The Florida Fish and Wildlife Research Institute in St. Petersburg has been studying and tracking manatee deaths since the 1970’s. In the nearly 40 years of research, this has been the first time the manatee mortality rate has climbed over 800.

“Through December 13th, we’ve documented 803 manatee deaths for 2013,” said Fish and Wildlife Research Institute spokesmen Kevin Baxter.

Manatees are susceptible to red tide and a bad outbreak earlier in this year took its toll on the marine mammals.

“Red tide caused 276 manatee deaths and that is also a record for cause [of death].”

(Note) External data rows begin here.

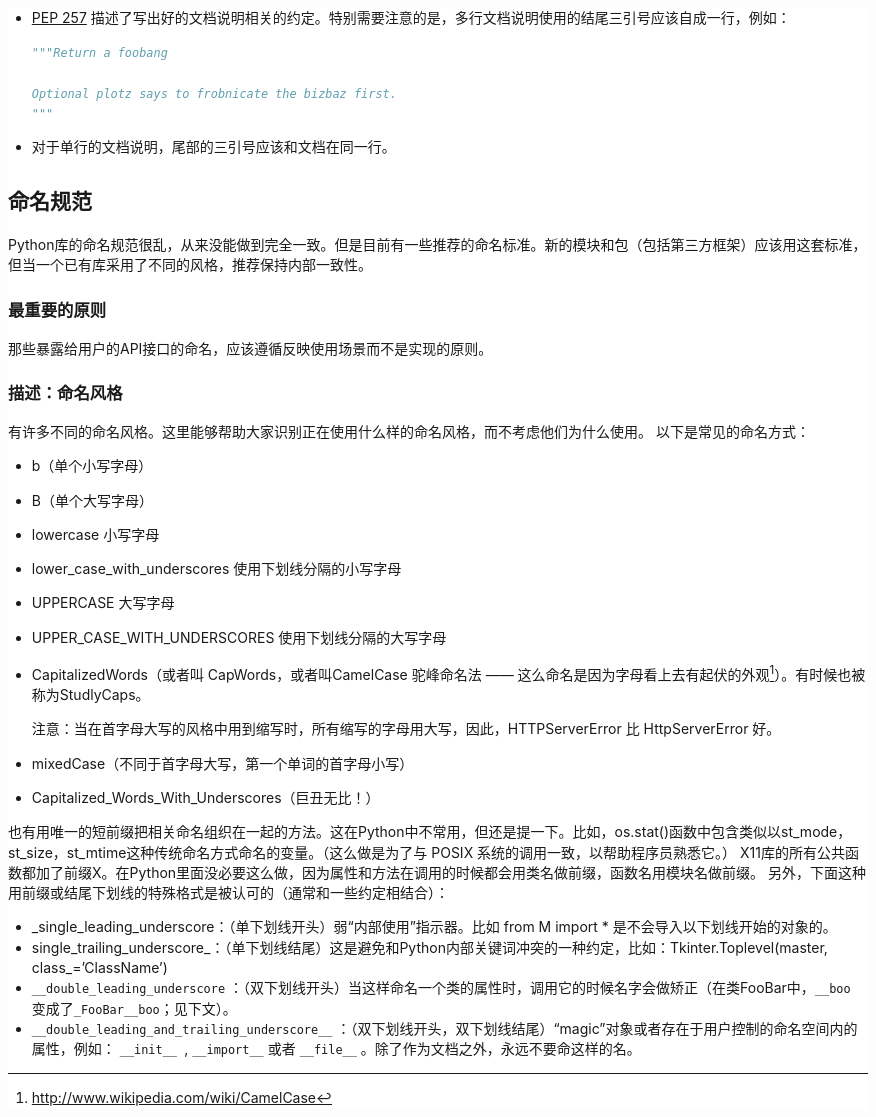 - [PEP 257](http://legacy.python.org/dev/peps/pep-0257/) 描述了写出好的文档说明相关的约定。特别需要注意的是，多行文档说明使用的结尾三引号应该自成一行，例如：

  ```python
  """Return a foobang
  
  Optional plotz says to frobnicate the bizbaz first.
  """
  ```

- 对于单行的文档说明，尾部的三引号应该和文档在同一行。

## 命名规范

Python库的命名规范很乱，从来没能做到完全一致。但是目前有一些推荐的命名标准。新的模块和包（包括第三方框架）应该用这套标准，但当一个已有库采用了不同的风格，推荐保持内部一致性。

### 最重要的原则

那些暴露给用户的API接口的命名，应该遵循反映使用场景而不是实现的原则。

### 描述：命名风格

有许多不同的命名风格。这里能够帮助大家识别正在使用什么样的命名风格，而不考虑他们为什么使用。 
以下是常见的命名方式：

- b（单个小写字母）

- B（单个大写字母）

- lowercase 小写字母

- lower_case_with_underscores 使用下划线分隔的小写字母

- UPPERCASE 大写字母

- UPPER_CASE_WITH_UNDERSCORES 使用下划线分隔的大写字母

- CapitalizedWords（或者叫 CapWords，或者叫CamelCase 驼峰命名法 —— 这么命名是因为字母看上去有起伏的外观[^5]）。有时候也被称为StudlyCaps。 

  注意：当在首字母大写的风格中用到缩写时，所有缩写的字母用大写，因此，HTTPServerError 比 HttpServerError 好。

- mixedCase（不同于首字母大写，第一个单词的首字母小写）

- Capitalized_Words_With_Underscores（巨丑无比！）

也有用唯一的短前缀把相关命名组织在一起的方法。这在Python中不常用，但还是提一下。比如，os.stat()函数中包含类似以st_mode，st_size，st_mtime这种传统命名方式命名的变量。（这么做是为了与 POSIX 系统的调用一致，以帮助程序员熟悉它。） 
X11库的所有公共函数都加了前缀X。在Python里面没必要这么做，因为属性和方法在调用的时候都会用类名做前缀，函数名用模块名做前缀。 
另外，下面这种用前缀或结尾下划线的特殊格式是被认可的（通常和一些约定相结合）：

- _single_leading_underscore：（单下划线开头）弱“内部使用”指示器。比如 from M import * 是不会导入以下划线开始的对象的。
- single_trailing_underscore_：（单下划线结尾）这是避免和Python内部关键词冲突的一种约定，比如：Tkinter.Toplevel(master, class_=’ClassName’)
- `__double_leading_underscore` ：（双下划线开头）当这样命名一个类的属性时，调用它的时候名字会做矫正（在类FooBar中，`__boo` 变成了`_FooBar__boo`；见下文）。
- `__double_leading_and_trailing_underscore__` ：（双下划线开头，双下划线结尾）“magic”对象或者存在于用户控制的命名空间内的属性，例如： `__init__ `, `__import__` 或者 `__file__` 。除了作为文档之外，永远不要命这样的名。


[^1]: PEP 7, Style Guide for C Code, van Rossum
[^2]: Barry’s GNU Mailman style guide http://barry.warsaw.us/software/STYLEGUIDE.txt 
[^3]: 挂行缩进是一种类型设置样式，其中除第一行之外，段落中的所有行都缩进。在Python中，这个术语是用来描述一种风格：在被括号括起来的语句中，左括号是这一行最后一个非空格字符，随后括号内的内容每一行进行缩进，直到遇到右括号。
[^4]: Donald Knuth’s The TeXBook, pages 195 and 196
[^5]: http://www.wikipedia.com/wiki/CamelCase
[^6]: Typeshed repo <https://github.com/python/typeshed> 
[^7]: Suggested syntax for Python 2.7 and straddling code <https://www.python.org/dev/peps/pep-0484/#suggested-syntax-for-python-2-7-and-straddling-code>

The old record for manatee deaths was 766 in 2010 when large numbers of manatees died from cold stress due to a lengthy cold snap.

There is some good news for the slow moving marine mammals in 2013. The number of fatalities caused by humans in boats is at a five year low.

“The water craft number is actually below the five year average right now at 71,” said Baxter.

Other good news, 14 manatees found infected with red tide bacteria earlier this year were successfully rehabilitated and released back into the wild.

The total state population of manatees is estimated to be around 5,000.

If you happen to see a sick or injured manatee, Florida Fish and Wildlife officials encourage you to report it by calling their manatee hotline at 1-888-404-FWCC (3922). Cell phone users can dial *FWC.